| PROVIDED RECORDS |
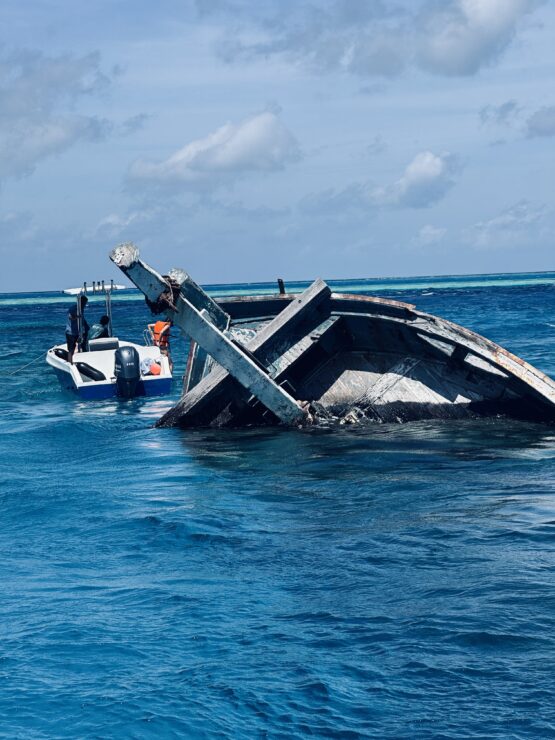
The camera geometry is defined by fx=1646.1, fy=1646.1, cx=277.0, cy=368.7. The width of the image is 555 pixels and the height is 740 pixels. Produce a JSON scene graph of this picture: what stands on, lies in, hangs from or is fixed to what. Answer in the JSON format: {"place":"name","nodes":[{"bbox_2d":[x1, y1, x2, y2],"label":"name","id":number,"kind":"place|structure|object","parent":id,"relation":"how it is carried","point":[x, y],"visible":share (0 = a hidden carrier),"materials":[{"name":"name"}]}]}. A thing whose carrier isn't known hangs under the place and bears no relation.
{"place":"outdoors","nodes":[
{"label":"outdoors","id":0,"kind":"place"},
{"bbox_2d":[0,44,111,180],"label":"cloud","id":1,"kind":"structure","parent":0,"point":[20,108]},
{"bbox_2d":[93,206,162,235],"label":"cloud","id":2,"kind":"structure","parent":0,"point":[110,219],"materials":[{"name":"white"}]},
{"bbox_2d":[125,111,300,188],"label":"cloud","id":3,"kind":"structure","parent":0,"point":[229,159],"materials":[{"name":"white"}]},
{"bbox_2d":[0,269,554,739],"label":"sea","id":4,"kind":"structure","parent":0,"point":[436,303],"materials":[{"name":"blue liquid"}]},
{"bbox_2d":[47,277,174,399],"label":"motorboat","id":5,"kind":"object","parent":4,"relation":"on","point":[162,383],"visible":0.56,"materials":[{"name":"white plastic"}]},
{"bbox_2d":[9,350,47,375],"label":"rope","id":6,"kind":"object","parent":5,"relation":"attached to","point":[31,363],"visible":0.96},
{"bbox_2d":[52,347,68,360],"label":"boat fender","id":7,"kind":"object","parent":5,"relation":"attached to","point":[60,355],"visible":0.44,"materials":[{"name":"black rubber"}]},
{"bbox_2d":[66,294,88,361],"label":"man","id":8,"kind":"object","parent":5,"relation":"on","point":[67,338],"visible":0.79},
{"bbox_2d":[75,361,105,381],"label":"boat fender","id":9,"kind":"object","parent":5,"relation":"attached to","point":[87,370],"visible":0.75,"materials":[{"name":"black rubber"}]},
{"bbox_2d":[62,282,125,294],"label":"boat canopy","id":10,"kind":"object","parent":5,"relation":"attached to","point":[119,286],"visible":0.61,"materials":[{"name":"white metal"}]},
{"bbox_2d":[87,314,109,341],"label":"person","id":11,"kind":"object","parent":5,"relation":"in","point":[104,319],"visible":0.57},
{"bbox_2d":[88,337,119,351],"label":"seat","id":12,"kind":"object","parent":5,"relation":"on","point":[115,345],"visible":0.69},
{"bbox_2d":[113,345,140,397],"label":"outboard motor","id":13,"kind":"object","parent":5,"relation":"attached to","point":[134,353],"visible":0.96,"materials":[{"name":"black metal"}]},
{"bbox_2d":[140,357,160,375],"label":"bag","id":14,"kind":"object","parent":5,"relation":"in","point":[154,372],"visible":0.76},
{"bbox_2d":[148,320,172,363],"label":"person","id":15,"kind":"object","parent":5,"relation":"on","point":[159,324],"visible":0.46},
{"bbox_2d":[139,263,554,431],"label":"boat","id":16,"kind":"object","parent":4,"relation":"on","point":[339,324],"visible":0.73,"materials":[{"name":"wood"}]},
{"bbox_2d":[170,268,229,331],"label":"wooden beam","id":17,"kind":"object","parent":16,"relation":"attached to","point":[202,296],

| ABOUT THIS TASK |
Your output must reproduce the material above in full, with no pictures.

| RESPONSE TO THE EXERCISE |
The camera geometry is defined by fx=1646.1, fy=1646.1, cx=277.0, cy=368.7. The width of the image is 555 pixels and the height is 740 pixels. Produce a JSON scene graph of this picture: what stands on, lies in, hangs from or is fixed to what. Answer in the JSON format: {"place":"name","nodes":[{"bbox_2d":[x1, y1, x2, y2],"label":"name","id":number,"kind":"place|structure|object","parent":id,"relation":"how it is carried","point":[x, y],"visible":share (0 = a hidden carrier),"materials":[{"name":"name"}]}]}. A thing whose carrier isn't known hangs under the place and bears no relation.
{"place":"outdoors","nodes":[
{"label":"outdoors","id":0,"kind":"place"},
{"bbox_2d":[0,44,111,180],"label":"cloud","id":1,"kind":"structure","parent":0,"point":[20,108]},
{"bbox_2d":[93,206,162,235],"label":"cloud","id":2,"kind":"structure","parent":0,"point":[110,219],"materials":[{"name":"white"}]},
{"bbox_2d":[125,111,300,188],"label":"cloud","id":3,"kind":"structure","parent":0,"point":[229,159],"materials":[{"name":"white"}]},
{"bbox_2d":[0,269,554,739],"label":"sea","id":4,"kind":"structure","parent":0,"point":[436,303],"materials":[{"name":"blue liquid"}]},
{"bbox_2d":[47,277,174,399],"label":"motorboat","id":5,"kind":"object","parent":4,"relation":"on","point":[162,383],"visible":0.56,"materials":[{"name":"white plastic"}]},
{"bbox_2d":[9,350,47,375],"label":"rope","id":6,"kind":"object","parent":5,"relation":"attached to","point":[31,363],"visible":0.96},
{"bbox_2d":[52,347,68,360],"label":"boat fender","id":7,"kind":"object","parent":5,"relation":"attached to","point":[60,355],"visible":0.44,"materials":[{"name":"black rubber"}]},
{"bbox_2d":[66,294,88,361],"label":"man","id":8,"kind":"object","parent":5,"relation":"on","point":[67,338],"visible":0.79},
{"bbox_2d":[75,361,105,381],"label":"boat fender","id":9,"kind":"object","parent":5,"relation":"attached to","point":[87,370],"visible":0.75,"materials":[{"name":"black rubber"}]},
{"bbox_2d":[62,282,125,294],"label":"boat canopy","id":10,"kind":"object","parent":5,"relation":"attached to","point":[119,286],"visible":0.61,"materials":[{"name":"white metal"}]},
{"bbox_2d":[87,314,109,341],"label":"person","id":11,"kind":"object","parent":5,"relation":"in","point":[104,319],"visible":0.57},
{"bbox_2d":[88,337,119,351],"label":"seat","id":12,"kind":"object","parent":5,"relation":"on","point":[115,345],"visible":0.69},
{"bbox_2d":[113,345,140,397],"label":"outboard motor","id":13,"kind":"object","parent":5,"relation":"attached to","point":[134,353],"visible":0.96,"materials":[{"name":"black metal"}]},
{"bbox_2d":[140,357,160,375],"label":"bag","id":14,"kind":"object","parent":5,"relation":"in","point":[154,372],"visible":0.76},
{"bbox_2d":[148,320,172,363],"label":"person","id":15,"kind":"object","parent":5,"relation":"on","point":[159,324],"visible":0.46},
{"bbox_2d":[139,263,554,431],"label":"boat","id":16,"kind":"object","parent":4,"relation":"on","point":[339,324],"visible":0.73,"materials":[{"name":"wood"}]},
{"bbox_2d":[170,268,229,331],"label":"wooden beam","id":17,"kind":"object","parent":16,"relation":"attached to","point":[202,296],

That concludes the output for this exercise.